/---

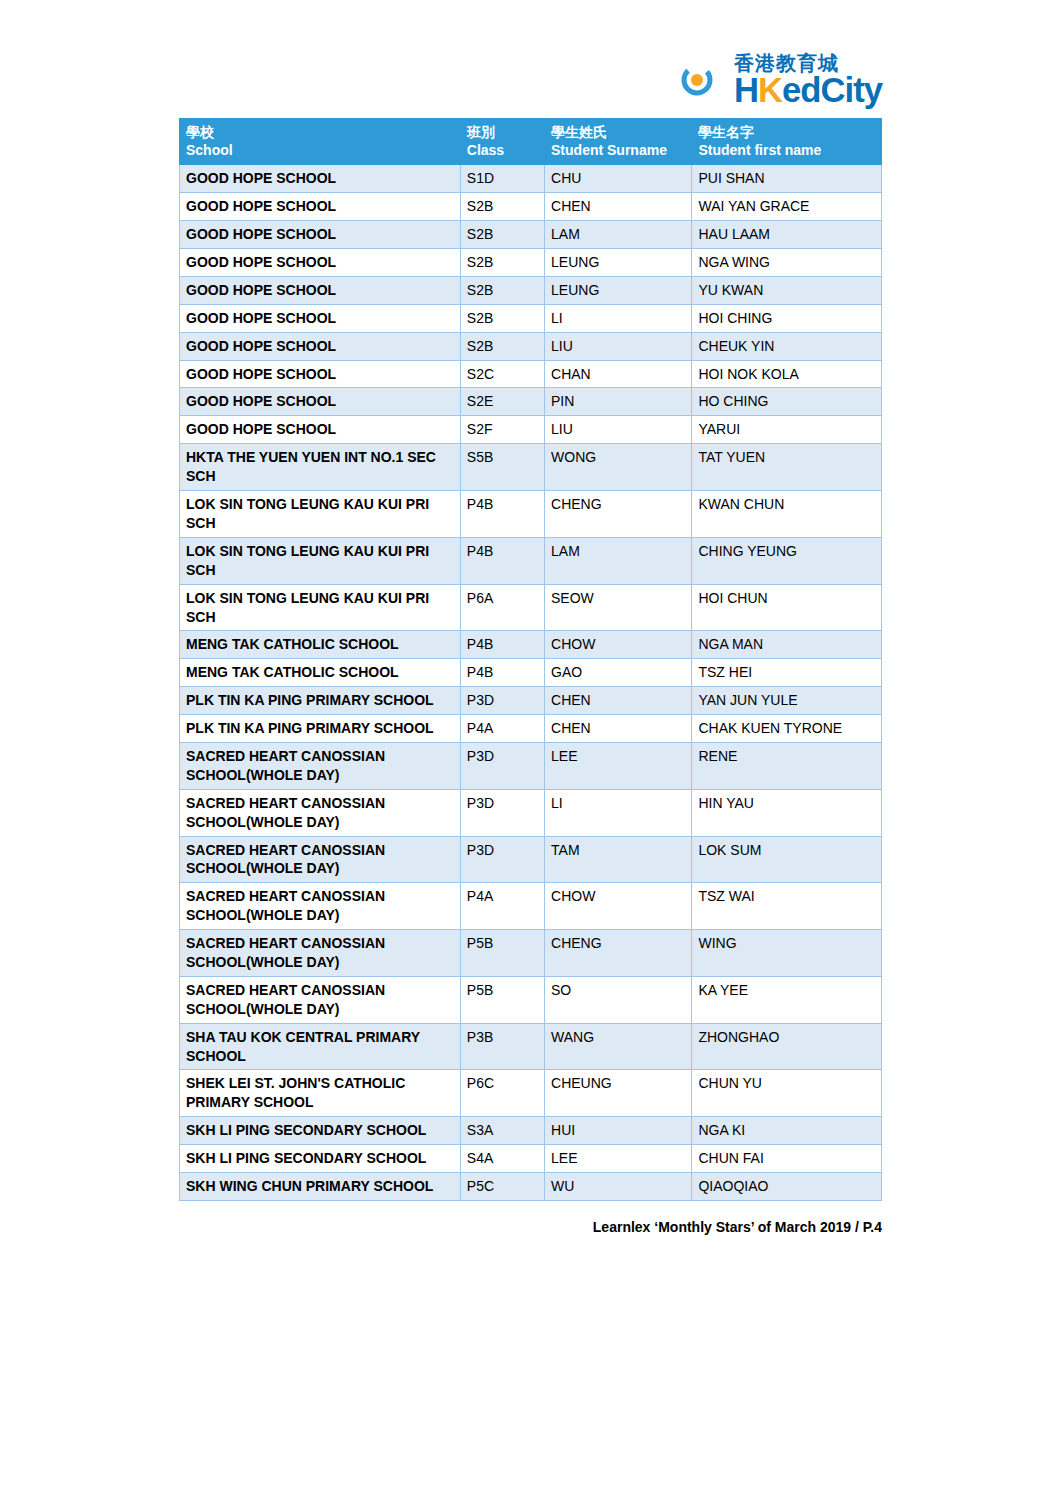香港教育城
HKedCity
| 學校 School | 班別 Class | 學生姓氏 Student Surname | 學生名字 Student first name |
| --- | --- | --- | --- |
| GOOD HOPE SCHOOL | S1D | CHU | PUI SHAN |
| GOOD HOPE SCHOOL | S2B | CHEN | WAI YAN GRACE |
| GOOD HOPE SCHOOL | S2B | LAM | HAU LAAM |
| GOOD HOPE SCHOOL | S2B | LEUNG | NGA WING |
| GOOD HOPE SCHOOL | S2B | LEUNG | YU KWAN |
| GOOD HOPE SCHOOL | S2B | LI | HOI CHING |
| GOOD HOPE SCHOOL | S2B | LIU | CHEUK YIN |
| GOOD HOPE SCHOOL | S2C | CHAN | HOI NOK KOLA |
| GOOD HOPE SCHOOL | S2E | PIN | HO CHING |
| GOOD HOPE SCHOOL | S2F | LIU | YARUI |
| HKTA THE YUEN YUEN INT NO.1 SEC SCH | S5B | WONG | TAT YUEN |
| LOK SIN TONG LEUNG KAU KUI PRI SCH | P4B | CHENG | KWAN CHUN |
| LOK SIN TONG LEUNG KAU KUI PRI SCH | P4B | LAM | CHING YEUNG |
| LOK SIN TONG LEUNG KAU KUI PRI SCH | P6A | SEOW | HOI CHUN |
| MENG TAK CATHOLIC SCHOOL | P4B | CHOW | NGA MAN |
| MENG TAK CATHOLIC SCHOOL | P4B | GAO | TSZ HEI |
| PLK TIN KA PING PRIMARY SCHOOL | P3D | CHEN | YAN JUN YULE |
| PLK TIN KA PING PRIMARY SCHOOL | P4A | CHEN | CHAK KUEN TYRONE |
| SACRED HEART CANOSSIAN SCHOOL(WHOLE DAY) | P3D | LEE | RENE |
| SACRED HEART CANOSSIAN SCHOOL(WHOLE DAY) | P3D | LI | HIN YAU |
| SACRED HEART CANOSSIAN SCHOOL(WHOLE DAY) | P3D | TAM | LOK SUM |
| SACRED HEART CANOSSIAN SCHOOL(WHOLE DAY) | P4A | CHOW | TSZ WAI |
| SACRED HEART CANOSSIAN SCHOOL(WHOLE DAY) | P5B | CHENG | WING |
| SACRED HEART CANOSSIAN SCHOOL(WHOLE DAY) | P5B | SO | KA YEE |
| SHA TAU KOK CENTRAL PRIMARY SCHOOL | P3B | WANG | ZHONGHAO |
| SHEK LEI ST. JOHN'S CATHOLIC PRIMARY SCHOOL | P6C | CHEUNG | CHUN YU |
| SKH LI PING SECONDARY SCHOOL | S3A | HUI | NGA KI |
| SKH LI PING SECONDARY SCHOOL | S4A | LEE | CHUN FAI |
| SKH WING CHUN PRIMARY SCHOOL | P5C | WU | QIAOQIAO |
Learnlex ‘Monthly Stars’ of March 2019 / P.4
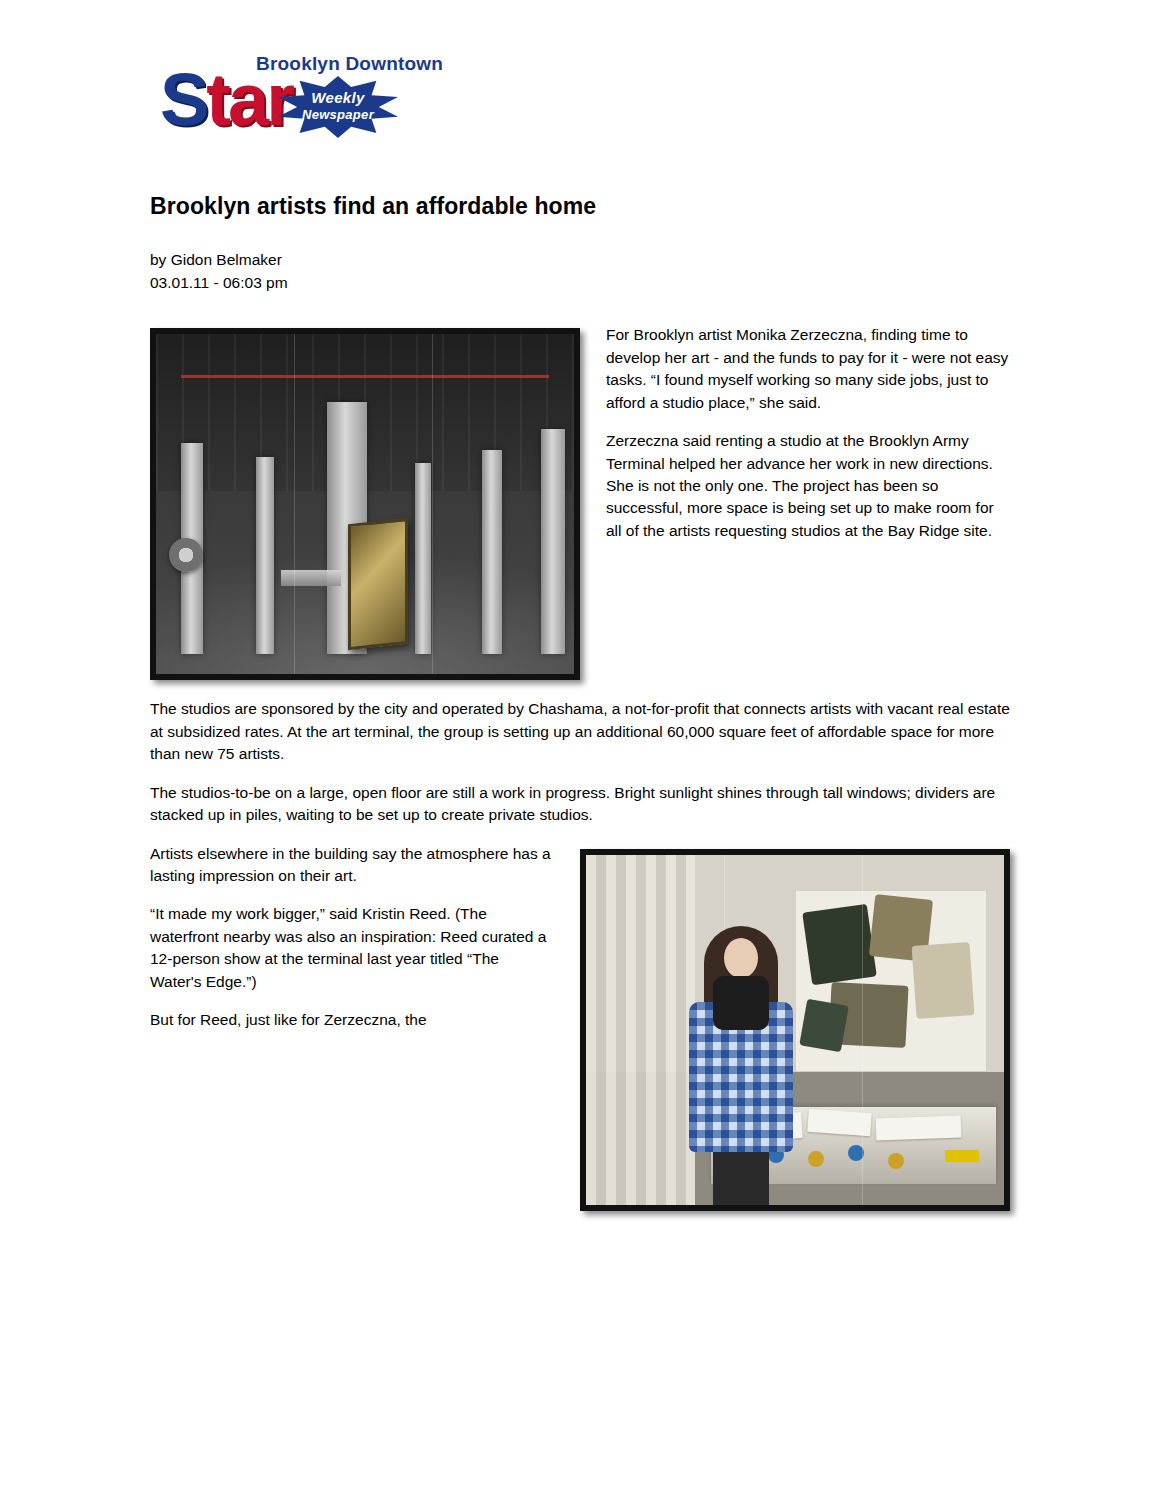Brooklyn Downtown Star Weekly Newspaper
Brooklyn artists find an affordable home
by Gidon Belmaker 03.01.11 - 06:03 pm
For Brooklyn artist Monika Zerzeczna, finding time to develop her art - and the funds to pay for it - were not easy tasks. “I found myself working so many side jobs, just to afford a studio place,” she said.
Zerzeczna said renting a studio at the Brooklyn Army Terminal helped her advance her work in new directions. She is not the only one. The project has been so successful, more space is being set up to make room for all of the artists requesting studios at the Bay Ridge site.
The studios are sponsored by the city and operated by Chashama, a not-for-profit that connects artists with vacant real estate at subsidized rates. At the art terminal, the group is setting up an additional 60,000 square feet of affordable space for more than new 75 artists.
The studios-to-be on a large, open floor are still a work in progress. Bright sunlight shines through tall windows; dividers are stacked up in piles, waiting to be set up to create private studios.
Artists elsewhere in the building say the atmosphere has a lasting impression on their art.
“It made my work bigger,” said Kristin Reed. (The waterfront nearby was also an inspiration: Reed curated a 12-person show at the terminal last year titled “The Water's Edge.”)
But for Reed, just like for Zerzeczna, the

\---
/---

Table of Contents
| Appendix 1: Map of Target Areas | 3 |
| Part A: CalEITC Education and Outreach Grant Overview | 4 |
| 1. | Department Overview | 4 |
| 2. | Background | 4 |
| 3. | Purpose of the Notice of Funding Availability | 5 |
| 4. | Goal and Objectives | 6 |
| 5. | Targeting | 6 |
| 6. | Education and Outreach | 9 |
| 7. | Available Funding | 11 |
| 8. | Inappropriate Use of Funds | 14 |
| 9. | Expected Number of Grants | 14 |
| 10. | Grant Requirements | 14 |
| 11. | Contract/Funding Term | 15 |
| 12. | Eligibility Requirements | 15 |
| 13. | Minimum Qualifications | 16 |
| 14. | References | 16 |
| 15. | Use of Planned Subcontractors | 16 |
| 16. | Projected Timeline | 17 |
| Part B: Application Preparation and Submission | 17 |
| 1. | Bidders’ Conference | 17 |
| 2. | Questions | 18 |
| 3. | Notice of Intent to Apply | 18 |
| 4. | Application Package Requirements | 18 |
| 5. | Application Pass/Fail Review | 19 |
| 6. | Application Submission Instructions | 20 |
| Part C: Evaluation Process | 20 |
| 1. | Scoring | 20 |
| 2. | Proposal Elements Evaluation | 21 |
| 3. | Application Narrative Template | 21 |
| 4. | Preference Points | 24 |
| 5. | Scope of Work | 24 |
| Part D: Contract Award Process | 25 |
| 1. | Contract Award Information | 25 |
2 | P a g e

\---
/---

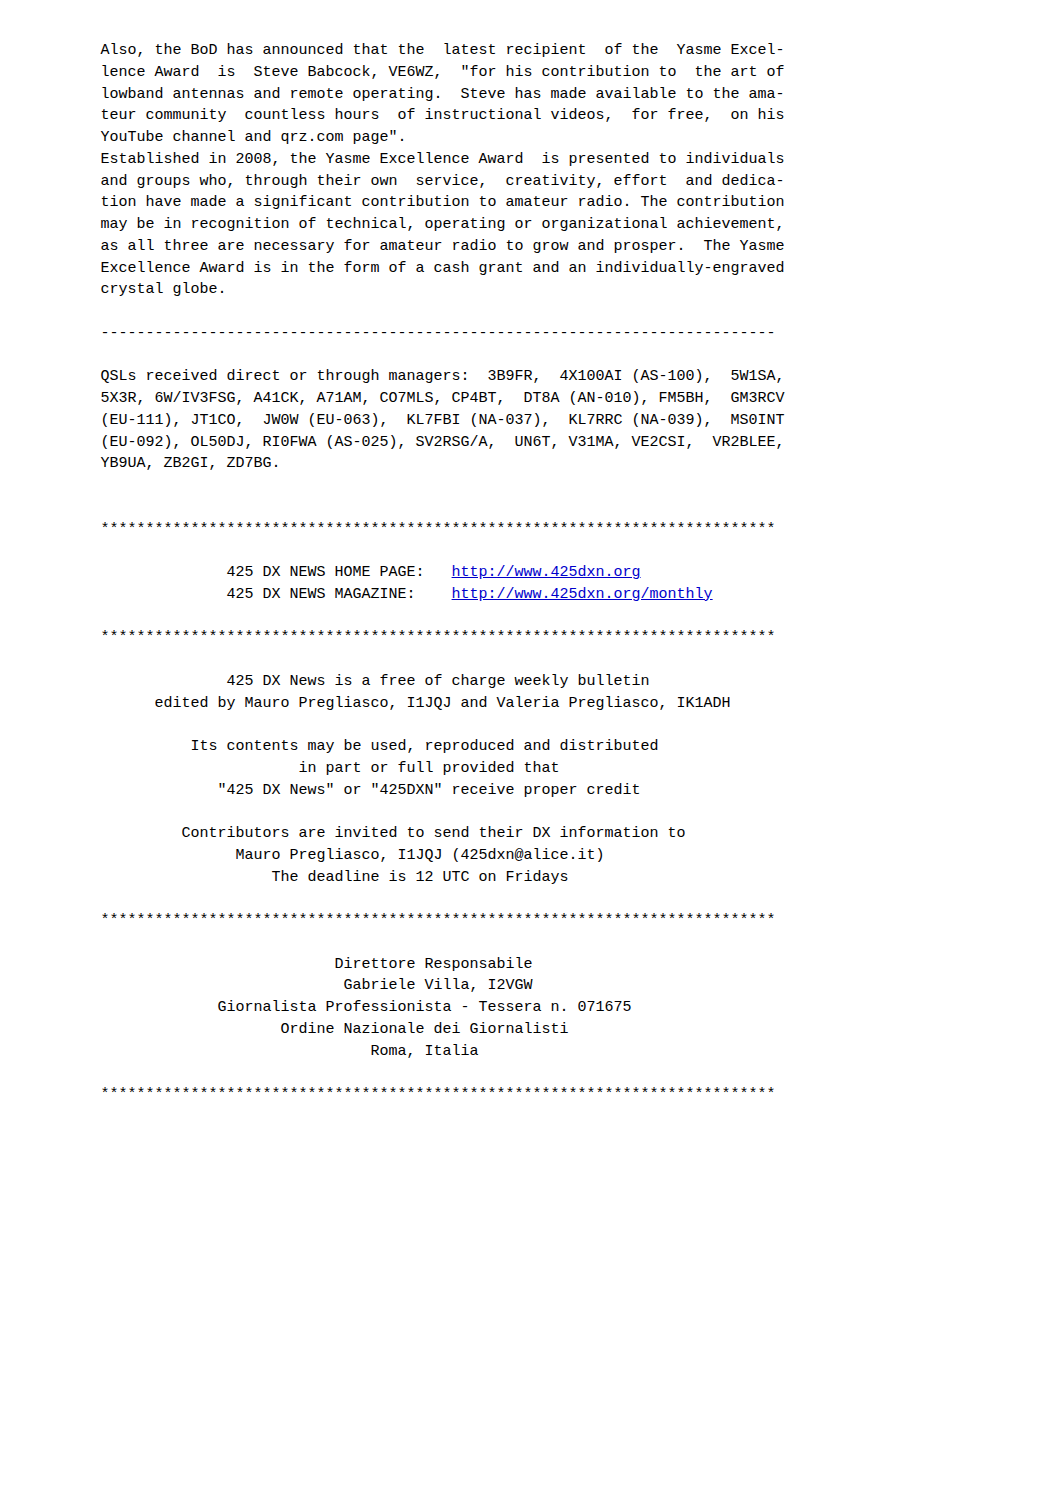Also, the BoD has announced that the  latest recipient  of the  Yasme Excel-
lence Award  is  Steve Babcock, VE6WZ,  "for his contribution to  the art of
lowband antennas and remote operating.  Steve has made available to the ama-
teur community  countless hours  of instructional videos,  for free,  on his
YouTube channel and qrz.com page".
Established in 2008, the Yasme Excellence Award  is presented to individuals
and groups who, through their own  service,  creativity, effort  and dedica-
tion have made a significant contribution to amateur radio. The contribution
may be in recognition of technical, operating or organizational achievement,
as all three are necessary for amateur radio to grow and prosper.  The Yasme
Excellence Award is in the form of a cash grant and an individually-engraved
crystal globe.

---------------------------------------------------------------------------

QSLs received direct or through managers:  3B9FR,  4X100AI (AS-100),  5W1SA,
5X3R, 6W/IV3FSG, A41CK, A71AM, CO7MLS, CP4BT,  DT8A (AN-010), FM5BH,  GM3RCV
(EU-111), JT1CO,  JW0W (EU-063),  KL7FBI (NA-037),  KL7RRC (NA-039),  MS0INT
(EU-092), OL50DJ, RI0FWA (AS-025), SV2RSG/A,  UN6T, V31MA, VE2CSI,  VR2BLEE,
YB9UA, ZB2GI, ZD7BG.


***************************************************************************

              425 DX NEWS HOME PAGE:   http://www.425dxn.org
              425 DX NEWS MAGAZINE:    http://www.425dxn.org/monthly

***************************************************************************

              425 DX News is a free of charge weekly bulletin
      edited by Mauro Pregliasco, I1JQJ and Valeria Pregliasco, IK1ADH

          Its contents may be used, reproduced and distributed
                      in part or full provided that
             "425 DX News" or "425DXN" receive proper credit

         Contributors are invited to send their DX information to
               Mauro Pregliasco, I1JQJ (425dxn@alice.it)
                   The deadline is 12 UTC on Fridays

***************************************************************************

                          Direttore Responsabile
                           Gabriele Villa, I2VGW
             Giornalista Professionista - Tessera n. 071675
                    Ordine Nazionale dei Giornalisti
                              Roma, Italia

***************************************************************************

\---

* _Exercise goal_
The required answer is the exact run of lines above starting at the line with "References | 16 |" and ending at the line with "2 | P a g e", with both ends present.

* _Task solution_
| 14. | References | 16 |
| 15. | Use of Planned Subcontractors | 16 |
| 16. | Projected Timeline | 17 |
| Part B: Application Preparation and Submission | 17 |
| 1. | Bidders’ Conference | 17 |
| 2. | Questions | 18 |
| 3. | Notice of Intent to Apply | 18 |
| 4. | Application Package Requirements | 18 |
| 5. | Application Pass/Fail Review | 19 |
| 6. | Application Submission Instructions | 20 |
| Part C: Evaluation Process | 20 |
| 1. | Scoring | 20 |
| 2. | Proposal Elements Evaluation | 21 |
| 3. | Application Narrative Template | 21 |
| 4. | Preference Points | 24 |
| 5. | Scope of Work | 24 |
| Part D: Contract Award Process | 25 |
| 1. | Contract Award Information | 25 |
2 | P a g e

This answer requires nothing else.